The relevance of my perspective may be a bit dated, so take it for whatever you feel it is worth.
Back in the day, I was hired to manage a growing flight department. We went from a couple of piston twins to a fleet of 9 mid-size jets before I left to go fly for the airlines. Part of our growth involved acquiring property and building a new hangar for our operation.
One of the main things you may wish to consider includes just what exactly you will be using the new facility for. Is it going to be “just a hangar?” If so, location and/or geographical orientation isn’t so important. Airplanes don’t really care which direction their house sits. On the other hand, if offices and/or a passenger lounge will be incorporated, then you will want to be concerned with the outside infrastructure as well.
Some things to consider:
Easily accessible from off the airport property (i.e. can the passengers get to the facility with relative ease?) while remaining a secure facility?
Proximity to fuel pumps is largely irrelevant. Unless you are flying something real small, most airports have fuel trucks that will pay you a visit and sell you some gas.
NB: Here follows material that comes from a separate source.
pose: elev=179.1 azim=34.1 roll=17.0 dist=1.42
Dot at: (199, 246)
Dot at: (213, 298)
Room for future growth? Don’t think that the hangar you build today will be perfect for your operation tomorrow. Flight departments are either growing or downsizing. Rarely do they remain the same size in the long term. Can the new facility house the next larger size aircraft?
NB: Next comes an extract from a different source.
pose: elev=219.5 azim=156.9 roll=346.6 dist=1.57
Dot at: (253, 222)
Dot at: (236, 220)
In terms of the micro-location of a facility, obviously, proximity to a taxiway is important, but at the same time, you want to be in a position such that each time you leave, it doesn’t involve 30 minutes of taxiing to get to the end of a runway. Nothing frustrates passengers more than an airplane that isn’t travelling fast through the air and the quicker you can get from closing the door to breaking ground, the happier the suits in the back will be.
I am familiar with the Denver airport and depending on where you are, you could easily face long taxi times if you are not in a good location. That might not seem like a huge deal, but consider that a 20 minute taxi burns at least 4 times as much fuel as a 5 minute taxi does and then multiply that excess burn over say a period of 10 years. That added fuel consumption will undoubtedly cost the flight department MILLIONS of dollars. Moral of this story is that the closer you are to the end of a runway, the happier the boss will be, the happier the bean counters will be, the happier you will be and the better off your flight department will be in the long run.
Another poster commented on the heat bill and orientation into the sun. All well and good, but the average flight department that can stroke the note on a $10M jet probably isn’t overly concerned about keeping the hangar at 65 degrees. I would be a lot more concerned about the juxtaposition of the hangar to the runway than I would having the front door oriented into the sun. A well insulated, quality constructed building should be relatively energy efficient. Considering that a hangar has an enormous door that, upon opening, immediately allows every last morstel of heat to escape, the energy efficiency of the building is what it is. The best you can shoot for would be energy efficient radiant heating units that do the best job possible and just face the reality that the hangar door will probably open and close several times a day, letting all the heat escape.
Regarding noise levels – it’s an airport. Airports are noisy, no matter where you are. The people that will be working in the flight department hangar love airplanes and are usually not bothered by airplane noise.